Venues do carry out a degree of cross promotion and I do have a friend whose progress through the city I can trace by the presence of posters and brochures where he has been.  Bands – particularly if they have some fame – may be able to attract their own audience.  However, it strikes me that both of these approaches tend to draw from an existing pool of audience members or, especially in the case of newer bands, the friends and relatives of the band members.  This thesis certainly has anecdotal support from my own experiences at gigs.  This is exploiting a wasting asset unless the continuous generation of new bands can, like a Ponzi-scheme, bring enough new people to gigs to replace those lost.  (Not) A Trusted Music Guide is my attempt to at least create awareness of the existence of gigs, even if I don’t have time (or the skill) to write a bio for every band playing.  However, I don’t think this is a sustainable business model for the industry as I am probably a bit of an outlier audience-wise: in terms of my adventurous spirit, willingness to go out night-after-night and prepare listings for a wider public.
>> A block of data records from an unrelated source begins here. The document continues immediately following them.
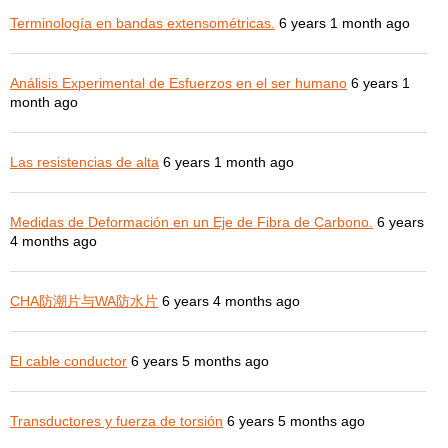
Terminología en bandas extensométricas.
6 years 1 month ago
Análisis Experimental de Esfuerzos en el ser humano
6 years 1
month ago
Las resistencias de alta
6 years 1 month ago
Medidas de Deformación en un Eje de Fibra de Carbono.
6 years
4 months ago
CHA防潮片与WA防水片
6 years 4 months ago
El cable conductor
6 years 5 months ago
Transductores y fuerza de torsión
6 years 5 months ago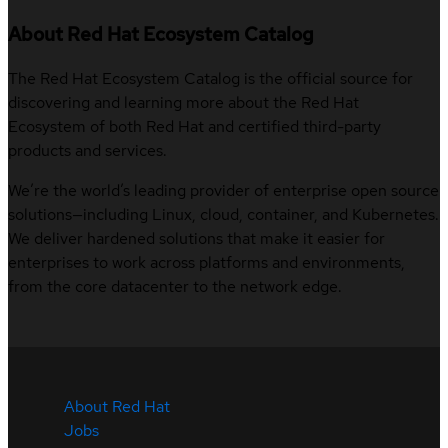
About Red Hat Ecosystem Catalog
The Red Hat Ecosystem Catalog is the official source for
discovering and learning more about the Red Hat
Ecosystem of both Red Hat and certified third-party
products and services.
We’re the world’s leading provider of enterprise open source
solutions—including Linux, cloud, container, and Kubernetes.
We deliver hardened solutions that make it easier for
enterprises to work across platforms and environments,
from the core datacenter to the network edge.
About Red Hat
Jobs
I must admit that I don’t have an answer to the issues raised in this blog and nor have I provided a number to call if you have been affected by any of them.  Nevertheless, I fondly like to think that there must be better options than are currently being used.  Maybe this needs greater co-operation between venues or with whatever remains of the cultural arms of local authorities, which may not be much after years of reducing the funding for soi-disant non-essential activities.  Perhaps it needs targetted funding by Arts Council England or similar body – but I suspect it will need to cover more than one week per year.  Or is it down to us as audience members to come together to physically drag people from their sofas to come out and have fun?  I reckon every four audience members could between them frog-march a fifth to a venue and force them to have a good time.  I’m hoping this would only need to be done a few times before they become a convert and start proselytising themselves. There may be minor legal issues with this approach, but there is a greater good involved!  Perhaps Public Health England would be interested?  Leaving the settee, walking to a venue and some bopping, moshing or grooving once there would all surely be some help to the beleaguered NHS – though the associated drinking might be a downside.
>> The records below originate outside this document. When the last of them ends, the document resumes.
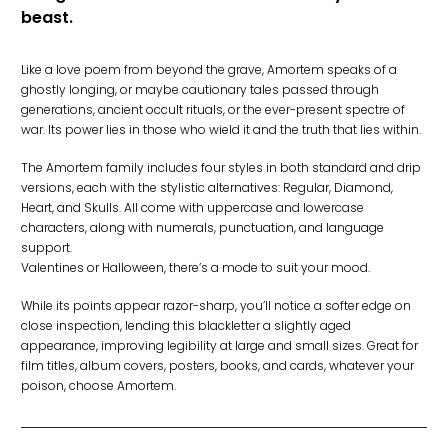
beast.
Like a love poem from beyond the grave, Amortem speaks of a
ghostly longing, or maybe cautionary tales passed through
generations, ancient occult rituals, or the ever-present spectre of
war. Its power lies in those who wield it and the truth that lies within.
The Amortem family includes four styles in both standard and drip
versions, each with the stylistic alternatives: Regular, Diamond,
Heart, and Skulls. All come with uppercase and lowercase
characters, along with numerals, punctuation, and language
support.
Valentines or Halloween, there’s a mode to suit your mood.
While its points appear razor-sharp, you’ll notice a softer edge on
close inspection, lending this blackletter a slightly aged
appearance, improving legibility at large and small sizes. Great for
film titles, album covers, posters, books, and cards, whatever your
poison, choose Amortem.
Talking of drinking, my liver may well be wilting under the consumption of beer purchased to maximise my support for venues, which obtain most of their revenue from bar sales.  Given the high level of duty on beer, I do find myself wondering if this is the best drinking option from the venue’s perspective.  Should I be switching to spirits, or does tea or a soft drink have greater margins?  I, and my hard-worked liver, need answers!  Sticking to session ales can only take a chap so far…

The word limit lies in tatters, but my chest feels a good deal lighter and this blog is written for my benefit not yours.  Still, for those feeling in need of an insincere apology please feel free to infer one here.